*** Opening of Input data ***

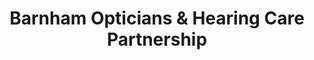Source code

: ---
title: "Barnham Opticians & Hearing Care Partnership"
url: /barnham/barnham-opticians-and-hearing-care-partnership/
shop: optician
---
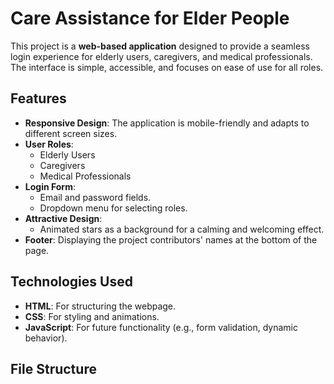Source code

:# Care Assistance for Elder People

This project is a **web-based application** designed to provide a seamless login experience for elderly users, caregivers, and medical professionals. The interface is simple, accessible, and focuses on ease of use for all roles.

## Features

- **Responsive Design**: The application is mobile-friendly and adapts to different screen sizes.
- **User Roles**:
  - Elderly Users
  - Caregivers
  - Medical Professionals
- **Login Form**:
  - Email and password fields.
  - Dropdown menu for selecting roles.
- **Attractive Design**:
  - Animated stars as a background for a calming and welcoming effect.
- **Footer**: Displaying the project contributors' names at the bottom of the page.

## Technologies Used

- **HTML**: For structuring the webpage.
- **CSS**: For styling and animations.
- **JavaScript**: For future functionality (e.g., form validation, dynamic behavior).

## File Structure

*** Close of Input data ***

- [Problem description]
Print the source text of both entries above verbatim, line for line, and leave out the pictures.

- [Exercise response]
Source code

: ---
title: "Barnham Opticians & Hearing Care Partnership"
url: /barnham/barnham-opticians-and-hearing-care-partnership/
shop: optician
---
Source code

:# Care Assistance for Elder People

This project is a **web-based application** designed to provide a seamless login experience for elderly users, caregivers, and medical professionals. The interface is simple, accessible, and focuses on ease of use for all roles.

## Features

- **Responsive Design**: The application is mobile-friendly and adapts to different screen sizes.
- **User Roles**:
  - Elderly Users
  - Caregivers
  - Medical Professionals
- **Login Form**:
  - Email and password fields.
  - Dropdown menu for selecting roles.
- **Attractive Design**:
  - Animated stars as a background for a calming and welcoming effect.
- **Footer**: Displaying the project contributors' names at the bottom of the page.

## Technologies Used

- **HTML**: For structuring the webpage.
- **CSS**: For styling and animations.
- **JavaScript**: For future functionality (e.g., form validation, dynamic behavior).

## File Structure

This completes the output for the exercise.